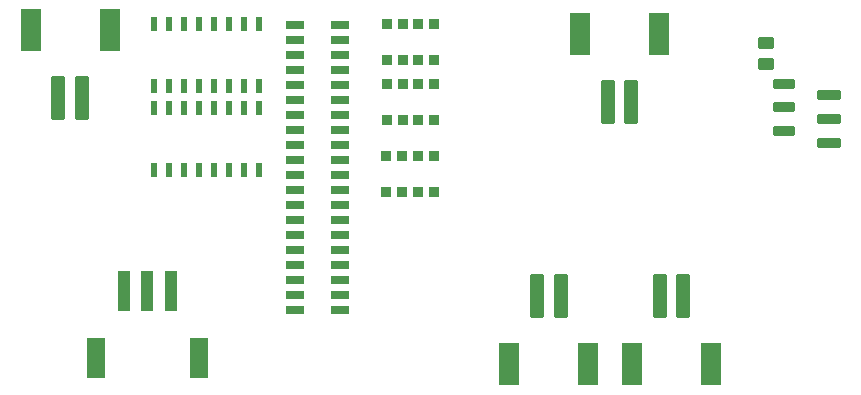
<source format=gbr>
%TF.GenerationSoftware,KiCad,Pcbnew,8.0.4*%
%TF.CreationDate,2025-03-13T09:59:00-07:00*%
%TF.ProjectId,keyboard_board,6b657962-6f61-4726-945f-626f6172642e,rev?*%
%TF.SameCoordinates,Original*%
%TF.FileFunction,Soldermask,Top*%
%TF.FilePolarity,Negative*%
%FSLAX46Y46*%
G04 Gerber Fmt 4.6, Leading zero omitted, Abs format (unit mm)*
G04 Created by KiCad (PCBNEW 8.0.4) date 2025-03-13 09:59:00*
%MOMM*%
%LPD*%
G01*
G04 APERTURE LIST*
G04 Aperture macros list*
%AMRoundRect*
0 Rectangle with rounded corners*
0 $1 Rounding radius*
0 $2 $3 $4 $5 $6 $7 $8 $9 X,Y pos of 4 corners*
0 Add a 4 corners polygon primitive as box body*
4,1,4,$2,$3,$4,$5,$6,$7,$8,$9,$2,$3,0*
0 Add four circle primitives for the rounded corners*
1,1,$1+$1,$2,$3*
1,1,$1+$1,$4,$5*
1,1,$1+$1,$6,$7*
1,1,$1+$1,$8,$9*
0 Add four rect primitives between the rounded corners*
20,1,$1+$1,$2,$3,$4,$5,0*
20,1,$1+$1,$4,$5,$6,$7,0*
20,1,$1+$1,$6,$7,$8,$9,0*
20,1,$1+$1,$8,$9,$2,$3,0*%
G04 Aperture macros list end*
%ADD10R,0.990600X3.505200*%
%ADD11R,1.600200X3.505200*%
%ADD12RoundRect,0.102000X-0.750000X-1.700000X0.750000X-1.700000X0.750000X1.700000X-0.750000X1.700000X0*%
%ADD13RoundRect,0.102000X-0.500000X-1.750000X0.500000X-1.750000X0.500000X1.750000X-0.500000X1.750000X0*%
%ADD14RoundRect,0.250000X0.450000X-0.262500X0.450000X0.262500X-0.450000X0.262500X-0.450000X-0.262500X0*%
%ADD15RoundRect,0.102000X-0.825000X0.300000X-0.825000X-0.300000X0.825000X-0.300000X0.825000X0.300000X0*%
%ADD16RoundRect,0.102000X-0.925000X0.300000X-0.925000X-0.300000X0.925000X-0.300000X0.925000X0.300000X0*%
%ADD17RoundRect,0.102000X0.500000X1.750000X-0.500000X1.750000X-0.500000X-1.750000X0.500000X-1.750000X0*%
%ADD18RoundRect,0.102000X0.750000X1.700000X-0.750000X1.700000X-0.750000X-1.700000X0.750000X-1.700000X0*%
%ADD19R,1.600000X0.740000*%
%ADD20R,0.900000X0.900000*%
%ADD21R,0.508000X1.257300*%
G04 APERTURE END LIST*
D10*
%TO.C,J4*%
X199136000Y-99969142D03*
X201136001Y-99969142D03*
X203136002Y-99969142D03*
D11*
X205486002Y-105664000D03*
X196786000Y-105664000D03*
%TD*%
D12*
%TO.C,P4*%
X237775000Y-78232000D03*
X244475000Y-78232000D03*
D13*
X240125000Y-83982000D03*
X242125000Y-83982000D03*
%TD*%
D14*
%TO.C,R1*%
X253525000Y-80787500D03*
X253525000Y-78962500D03*
%TD*%
D15*
%TO.C,J2*%
X255063439Y-82409649D03*
D16*
X258813439Y-83409649D03*
D15*
X255063439Y-84409649D03*
D16*
X258813439Y-85409649D03*
D15*
X255063439Y-86409649D03*
D16*
X258813439Y-87409649D03*
%TD*%
D17*
%TO.C,P2*%
X234125424Y-100422979D03*
X236125424Y-100422979D03*
D18*
X231775424Y-106172979D03*
X238475424Y-106172979D03*
%TD*%
D13*
%TO.C,P3*%
X195600000Y-83630000D03*
X193600000Y-83630000D03*
D12*
X197950000Y-77880000D03*
X191250000Y-77880000D03*
%TD*%
D19*
%TO.C,J1*%
X217425000Y-101615000D03*
X213625000Y-101615000D03*
X217425000Y-100345000D03*
X213625000Y-100345000D03*
X217425000Y-99075000D03*
X213625000Y-99075000D03*
X217425000Y-97805000D03*
X213625000Y-97805000D03*
X217425000Y-96535000D03*
X213625000Y-96535000D03*
X217425000Y-95265000D03*
X213625000Y-95265000D03*
X217425000Y-93995000D03*
X213625000Y-93995000D03*
X217425000Y-92725000D03*
X213625000Y-92725000D03*
X217425000Y-91455000D03*
X213625000Y-91455000D03*
X217425000Y-90185000D03*
X213625000Y-90185000D03*
X217425000Y-88915000D03*
X213625000Y-88915000D03*
X217425000Y-87645000D03*
X213625000Y-87645000D03*
X217425000Y-86375000D03*
X213625000Y-86375000D03*
X217425000Y-85105000D03*
X213625000Y-85105000D03*
X217425000Y-83835000D03*
X213625000Y-83835000D03*
X217425000Y-82565000D03*
X213625000Y-82565000D03*
X217425000Y-81295000D03*
X213625000Y-81295000D03*
X217425000Y-80025000D03*
X213625000Y-80025000D03*
X217425000Y-78755000D03*
X213625000Y-78755000D03*
X217425000Y-77485000D03*
X213625000Y-77485000D03*
%TD*%
D20*
%TO.C,RN3*%
X225400000Y-80400000D03*
X224060000Y-80400000D03*
X222740000Y-80400000D03*
X221400000Y-80400000D03*
X221400000Y-77400000D03*
X222740000Y-77400000D03*
X224060000Y-77400000D03*
X225400000Y-77400000D03*
%TD*%
D21*
%TO.C,U2*%
X210620000Y-77352450D03*
X209350000Y-77352450D03*
X208080000Y-77352450D03*
X206810000Y-77352450D03*
X205540000Y-77352450D03*
X204270000Y-77352450D03*
X203000000Y-77352450D03*
X201730000Y-77352450D03*
X201730000Y-82597550D03*
X203000000Y-82597550D03*
X204270000Y-82597550D03*
X205540000Y-82597550D03*
X206810000Y-82597550D03*
X208080000Y-82597550D03*
X209350000Y-82597550D03*
X210620000Y-82597550D03*
%TD*%
D20*
%TO.C,RN1*%
X221375000Y-91575000D03*
X222715000Y-91575000D03*
X224035000Y-91575000D03*
X225375000Y-91575000D03*
X225375000Y-88575000D03*
X224035000Y-88575000D03*
X222715000Y-88575000D03*
X221375000Y-88575000D03*
%TD*%
D21*
%TO.C,U3*%
X210630000Y-84454900D03*
X209360000Y-84454900D03*
X208090000Y-84454900D03*
X206820000Y-84454900D03*
X205550000Y-84454900D03*
X204280000Y-84454900D03*
X203010000Y-84454900D03*
X201740000Y-84454900D03*
X201740000Y-89700000D03*
X203010000Y-89700000D03*
X204280000Y-89700000D03*
X205550000Y-89700000D03*
X206820000Y-89700000D03*
X208090000Y-89700000D03*
X209360000Y-89700000D03*
X210630000Y-89700000D03*
%TD*%
D20*
%TO.C,RN2*%
X225400000Y-82450000D03*
X224060000Y-82450000D03*
X222740000Y-82450000D03*
X221400000Y-82450000D03*
X221400000Y-85450000D03*
X222740000Y-85450000D03*
X224060000Y-85450000D03*
X225400000Y-85450000D03*
%TD*%
D17*
%TO.C,P1*%
X244500424Y-100422979D03*
X246500424Y-100422979D03*
D18*
X242150424Y-106172979D03*
X248850424Y-106172979D03*
%TD*%
M02*

</source>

**ASSIGNED TASK**: Transcribe all of the material exactly and leave out its pictures.

**RESPONSE**:
<source format=gbr>
%TF.GenerationSoftware,KiCad,Pcbnew,8.0.4*%
%TF.CreationDate,2025-03-13T09:59:00-07:00*%
%TF.ProjectId,keyboard_board,6b657962-6f61-4726-945f-626f6172642e,rev?*%
%TF.SameCoordinates,Original*%
%TF.FileFunction,Soldermask,Top*%
%TF.FilePolarity,Negative*%
%FSLAX46Y46*%
G04 Gerber Fmt 4.6, Leading zero omitted, Abs format (unit mm)*
G04 Created by KiCad (PCBNEW 8.0.4) date 2025-03-13 09:59:00*
%MOMM*%
%LPD*%
G01*
G04 APERTURE LIST*
G04 Aperture macros list*
%AMRoundRect*
0 Rectangle with rounded corners*
0 $1 Rounding radius*
0 $2 $3 $4 $5 $6 $7 $8 $9 X,Y pos of 4 corners*
0 Add a 4 corners polygon primitive as box body*
4,1,4,$2,$3,$4,$5,$6,$7,$8,$9,$2,$3,0*
0 Add four circle primitives for the rounded corners*
1,1,$1+$1,$2,$3*
1,1,$1+$1,$4,$5*
1,1,$1+$1,$6,$7*
1,1,$1+$1,$8,$9*
0 Add four rect primitives between the rounded corners*
20,1,$1+$1,$2,$3,$4,$5,0*
20,1,$1+$1,$4,$5,$6,$7,0*
20,1,$1+$1,$6,$7,$8,$9,0*
20,1,$1+$1,$8,$9,$2,$3,0*%
G04 Aperture macros list end*
%ADD10R,0.990600X3.505200*%
%ADD11R,1.600200X3.505200*%
%ADD12RoundRect,0.102000X-0.750000X-1.700000X0.750000X-1.700000X0.750000X1.700000X-0.750000X1.700000X0*%
%ADD13RoundRect,0.102000X-0.500000X-1.750000X0.500000X-1.750000X0.500000X1.750000X-0.500000X1.750000X0*%
%ADD14RoundRect,0.250000X0.450000X-0.262500X0.450000X0.262500X-0.450000X0.262500X-0.450000X-0.262500X0*%
%ADD15RoundRect,0.102000X-0.825000X0.300000X-0.825000X-0.300000X0.825000X-0.300000X0.825000X0.300000X0*%
%ADD16RoundRect,0.102000X-0.925000X0.300000X-0.925000X-0.300000X0.925000X-0.300000X0.925000X0.300000X0*%
%ADD17RoundRect,0.102000X0.500000X1.750000X-0.500000X1.750000X-0.500000X-1.750000X0.500000X-1.750000X0*%
%ADD18RoundRect,0.102000X0.750000X1.700000X-0.750000X1.700000X-0.750000X-1.700000X0.750000X-1.700000X0*%
%ADD19R,1.600000X0.740000*%
%ADD20R,0.900000X0.900000*%
%ADD21R,0.508000X1.257300*%
G04 APERTURE END LIST*
D10*
%TO.C,J4*%
X199136000Y-99969142D03*
X201136001Y-99969142D03*
X203136002Y-99969142D03*
D11*
X205486002Y-105664000D03*
X196786000Y-105664000D03*
%TD*%
D12*
%TO.C,P4*%
X237775000Y-78232000D03*
X244475000Y-78232000D03*
D13*
X240125000Y-83982000D03*
X242125000Y-83982000D03*
%TD*%
D14*
%TO.C,R1*%
X253525000Y-80787500D03*
X253525000Y-78962500D03*
%TD*%
D15*
%TO.C,J2*%
X255063439Y-82409649D03*
D16*
X258813439Y-83409649D03*
D15*
X255063439Y-84409649D03*
D16*
X258813439Y-85409649D03*
D15*
X255063439Y-86409649D03*
D16*
X258813439Y-87409649D03*
%TD*%
D17*
%TO.C,P2*%
X234125424Y-100422979D03*
X236125424Y-100422979D03*
D18*
X231775424Y-106172979D03*
X238475424Y-106172979D03*
%TD*%
D13*
%TO.C,P3*%
X195600000Y-83630000D03*
X193600000Y-83630000D03*
D12*
X197950000Y-77880000D03*
X191250000Y-77880000D03*
%TD*%
D19*
%TO.C,J1*%
X217425000Y-101615000D03*
X213625000Y-101615000D03*
X217425000Y-100345000D03*
X213625000Y-100345000D03*
X217425000Y-99075000D03*
X213625000Y-99075000D03*
X217425000Y-97805000D03*
X213625000Y-97805000D03*
X217425000Y-96535000D03*
X213625000Y-96535000D03*
X217425000Y-95265000D03*
X213625000Y-95265000D03*
X217425000Y-93995000D03*
X213625000Y-93995000D03*
X217425000Y-92725000D03*
X213625000Y-92725000D03*
X217425000Y-91455000D03*
X213625000Y-91455000D03*
X217425000Y-90185000D03*
X213625000Y-90185000D03*
X217425000Y-88915000D03*
X213625000Y-88915000D03*
X217425000Y-87645000D03*
X213625000Y-87645000D03*
X217425000Y-86375000D03*
X213625000Y-86375000D03*
X217425000Y-85105000D03*
X213625000Y-85105000D03*
X217425000Y-83835000D03*
X213625000Y-83835000D03*
X217425000Y-82565000D03*
X213625000Y-82565000D03*
X217425000Y-81295000D03*
X213625000Y-81295000D03*
X217425000Y-80025000D03*
X213625000Y-80025000D03*
X217425000Y-78755000D03*
X213625000Y-78755000D03*
X217425000Y-77485000D03*
X213625000Y-77485000D03*
%TD*%
D20*
%TO.C,RN3*%
X225400000Y-80400000D03*
X224060000Y-80400000D03*
X222740000Y-80400000D03*
X221400000Y-80400000D03*
X221400000Y-77400000D03*
X222740000Y-77400000D03*
X224060000Y-77400000D03*
X225400000Y-77400000D03*
%TD*%
D21*
%TO.C,U2*%
X210620000Y-77352450D03*
X209350000Y-77352450D03*
X208080000Y-77352450D03*
X206810000Y-77352450D03*
X205540000Y-77352450D03*
X204270000Y-77352450D03*
X203000000Y-77352450D03*
X201730000Y-77352450D03*
X201730000Y-82597550D03*
X203000000Y-82597550D03*
X204270000Y-82597550D03*
X205540000Y-82597550D03*
X206810000Y-82597550D03*
X208080000Y-82597550D03*
X209350000Y-82597550D03*
X210620000Y-82597550D03*
%TD*%
D20*
%TO.C,RN1*%
X221375000Y-91575000D03*
X222715000Y-91575000D03*
X224035000Y-91575000D03*
X225375000Y-91575000D03*
X225375000Y-88575000D03*
X224035000Y-88575000D03*
X222715000Y-88575000D03*
X221375000Y-88575000D03*
%TD*%
D21*
%TO.C,U3*%
X210630000Y-84454900D03*
X209360000Y-84454900D03*
X208090000Y-84454900D03*
X206820000Y-84454900D03*
X205550000Y-84454900D03*
X204280000Y-84454900D03*
X203010000Y-84454900D03*
X201740000Y-84454900D03*
X201740000Y-89700000D03*
X203010000Y-89700000D03*
X204280000Y-89700000D03*
X205550000Y-89700000D03*
X206820000Y-89700000D03*
X208090000Y-89700000D03*
X209360000Y-89700000D03*
X210630000Y-89700000D03*
%TD*%
D20*
%TO.C,RN2*%
X225400000Y-82450000D03*
X224060000Y-82450000D03*
X222740000Y-82450000D03*
X221400000Y-82450000D03*
X221400000Y-85450000D03*
X222740000Y-85450000D03*
X224060000Y-85450000D03*
X225400000Y-85450000D03*
%TD*%
D17*
%TO.C,P1*%
X244500424Y-100422979D03*
X246500424Y-100422979D03*
D18*
X242150424Y-106172979D03*
X248850424Y-106172979D03*
%TD*%
M02*

</source>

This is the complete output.